Holocaust Fabulists

Earlier this month, the author of a made-up Holocaust memoir was ordered to pay $22 million to the publisher she duped:

[Misha] Defonseca’s extraordinary story was published almost 20 years ago as Misha: A Mémoire of the Holocaust Years. The book describes how, when she was six, the author’s Jewish parents were taken from their home by the Nazis, and how she set off across Belgium, Germany and Poland to find them on foot, living on stolen scraps of food until she was adopted by a pack of wolves. She also claimed to have shot a Nazi soldier in self-defense.

The story was a huge bestseller, and was made into a film in France, but in 2008, it was found to be fabricated. The author – whose real name was found to be Monique De Wael – said that “it’s not the true reality, but it is my reality,” and “there are times when I find it difficult to differentiate between reality and my inner world.

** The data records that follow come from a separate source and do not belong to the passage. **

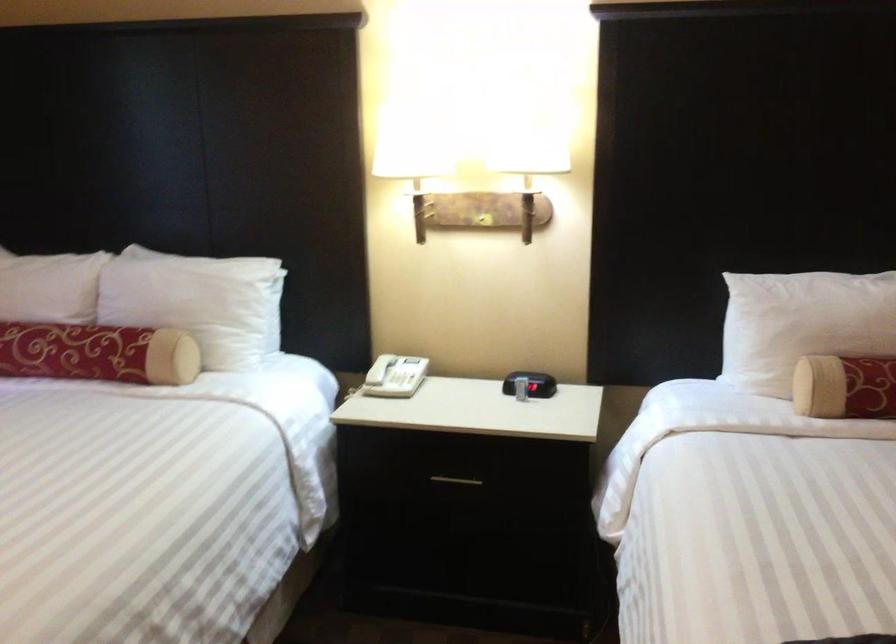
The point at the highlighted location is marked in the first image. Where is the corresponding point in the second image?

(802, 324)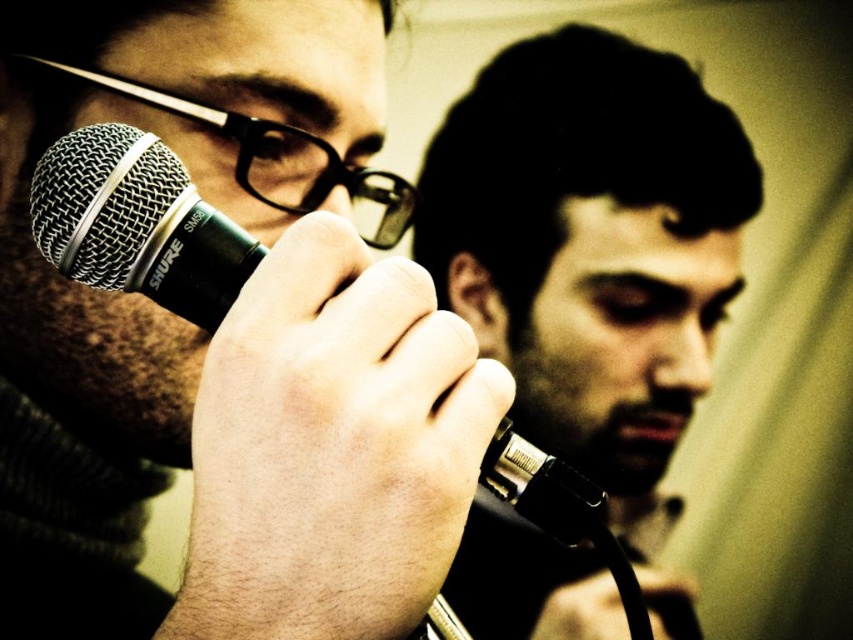
Who is more forward, (573, 600) or (236, 236)?

Point (236, 236)

Is matte black microphone at center positioned before black metallic microphone at center?

No.

Find the location of `matte black microphone at center`. matte black microphone at center is located at coordinates (595, 257).

Can you confirm if matte black microphone at center is positioned to the left of black plastic glasses at upper left?

Incorrect, matte black microphone at center is not on the left side of black plastic glasses at upper left.

Between matte black microphone at center and black plastic glasses at upper left, which one has more height?

matte black microphone at center is taller.

Image resolution: width=853 pixels, height=640 pixels. Identify the location of matte black microphone at center. (595, 257).

At what (x,y) coordinates should I click in order to perform the action: click on matte black microphone at center. Please return your answer as a coordinate pair (x, y). Image resolution: width=853 pixels, height=640 pixels. Looking at the image, I should click on (595, 257).

Between black metallic microphone at center and black plastic glasses at upper left, which one has more height?

black metallic microphone at center is taller.

This screenshot has height=640, width=853. What do you see at coordinates (137, 224) in the screenshot? I see `black metallic microphone at center` at bounding box center [137, 224].

At what (x,y) coordinates should I click in order to perform the action: click on black metallic microphone at center. Please return your answer as a coordinate pair (x, y). Looking at the image, I should click on (137, 224).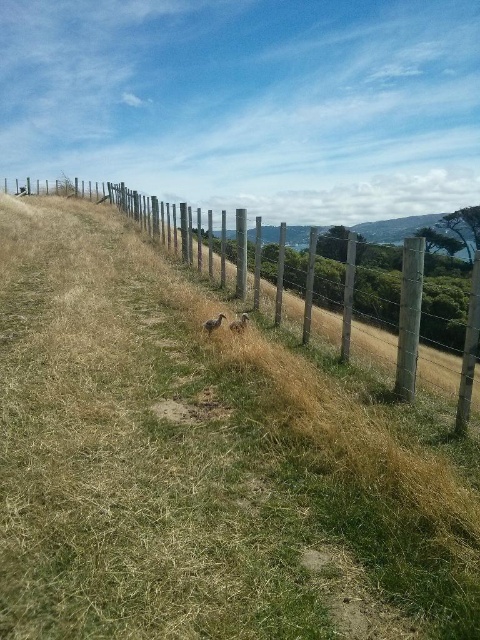
You are standing on the grassy path and see the wooden post fence at center and the brown fuzzy rabbit at center. Which object is closer to you?

The wooden post fence at center is closer to you because it is in front of the brown fuzzy rabbit at center.

You are a small animal trying to cross the path between the wooden post fence at center and the brown fuzzy bird at center. Can you fit through the space between them?

The wooden post fence at center might be wider than the brown fuzzy bird at center, so the space between them may not be wide enough for a small animal to pass through safely.

You are a photographer standing at the starting point of the grassy path. You want to take a closeup photo of the brown fuzzy bird at center. The camera you have can focus on objects up to 5 meters away. Will you be able to take the photo without moving closer?

The brown fuzzy bird at center is 4.97 meters away from the camera. Since the camera can focus up to 5 meters, you can take the closeup photo without moving closer.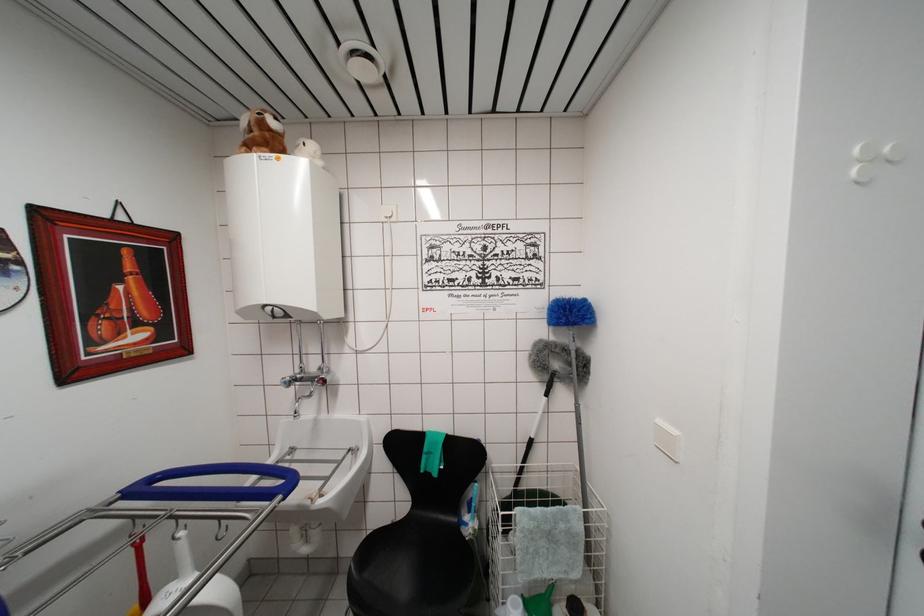
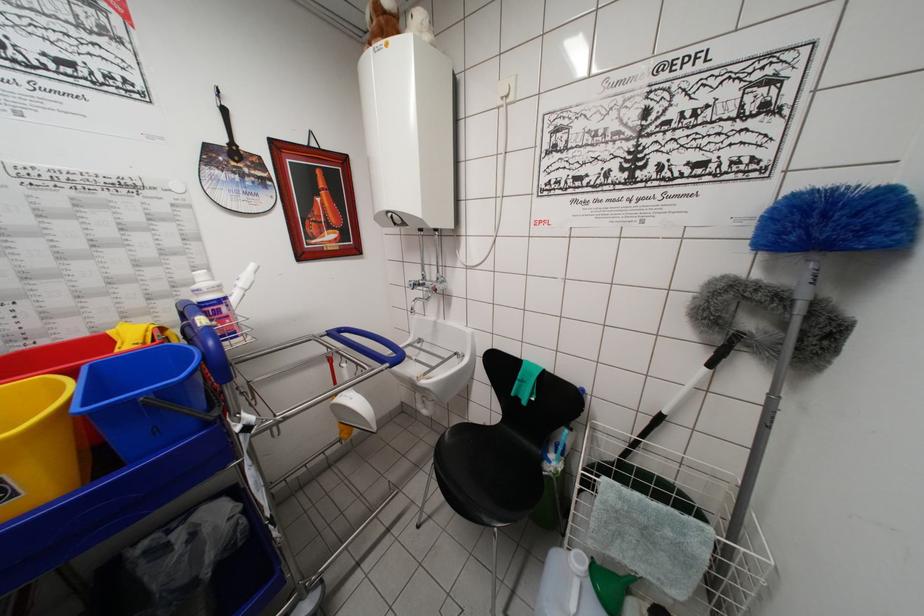
In the second image, find the point that corresponds to pixel 274 135 in the first image.

(387, 17)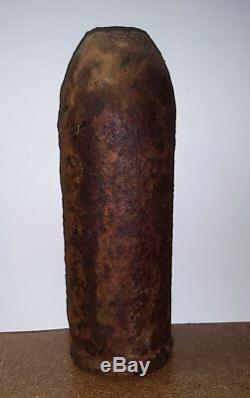
Identify the location of wall. (216, 267).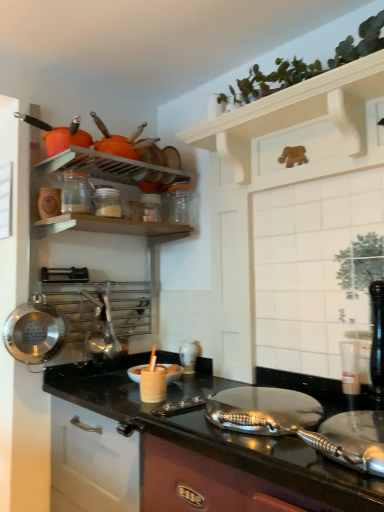
Question: Considering the positions of point (104, 212) and point (44, 352), is point (104, 212) closer or farther from the camera than point (44, 352)?

Choices:
 (A) closer
 (B) farther

Answer: (A)

Question: From the image's perspective, is clear glass jar at upper center, which is the 2th appliance in bottom-to-top order, above or below polished stainless steel wok at left?

Choices:
 (A) below
 (B) above

Answer: (B)

Question: Estimate the real-world distances between objects in this image. Which object is farther from the green leafy plant at upper right?

Choices:
 (A) polished stainless steel wok at left
 (B) clear glass jar at upper left, arranged as the 3th appliance when ordered from the bottom
 (C) white wooden shelf at upper center
 (D) white glossy vase at center, the 3th appliance from the top
 (E) metallic black countertop at center

Answer: (A)

Question: Which object is positioned farthest from the green leafy plant at upper right?

Choices:
 (A) clear glass jar at upper center, which is counted as the second appliance, starting from the left
 (B) white wooden shelf at upper center
 (C) clear glass jar at upper left, marked as the first appliance in a front-to-back arrangement
 (D) metallic black countertop at center
 (E) polished stainless steel wok at left

Answer: (E)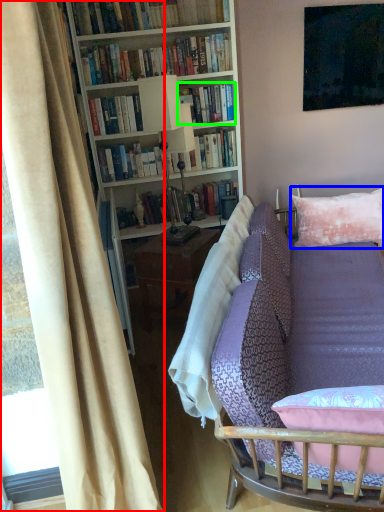
Question: Estimate the real-world distances between objects in this image. Which object is farther from curtain (highlighted by a red box), pillow (highlighted by a blue box) or book (highlighted by a green box)?

Choices:
 (A) pillow
 (B) book

Answer: (B)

Adam Kirsch notes that in many cases, such fabulists aren’t inventing stories out of whole cloth:

[M]ost often, they actually did undergo some kind of serious war-related trauma. [Jerzy] Kosinski really did spend his childhood in hiding from the Nazis in Poland; [Herman] Rosenblat really did survive Buchenwald. Even Misha Defonseca lost her parents to the Nazis: they were Belgian Resistance fighters who were executed when she was a young child, after which she was raised by relatives. (Only [Benjamin] Wilkomirski appears to have invented every aspect of his story—though even there, it has been suggested that his experiences as a wartime orphan formed the basis of his Holocaust “memories.”)

Where Holocaust fakes go wrong, then, is not necessarily by claiming the mantle of the victim; often enough, they deserve that title. Rather, what they are guilty of is a perverse form of gilding the lily – of making their experiences seem worse than they really were. And not just worse, but more conventionally evil – evil in ways that resemble, not the reality of the Holocaust, but other fictional genres, from fairy tales to Hollywood romances.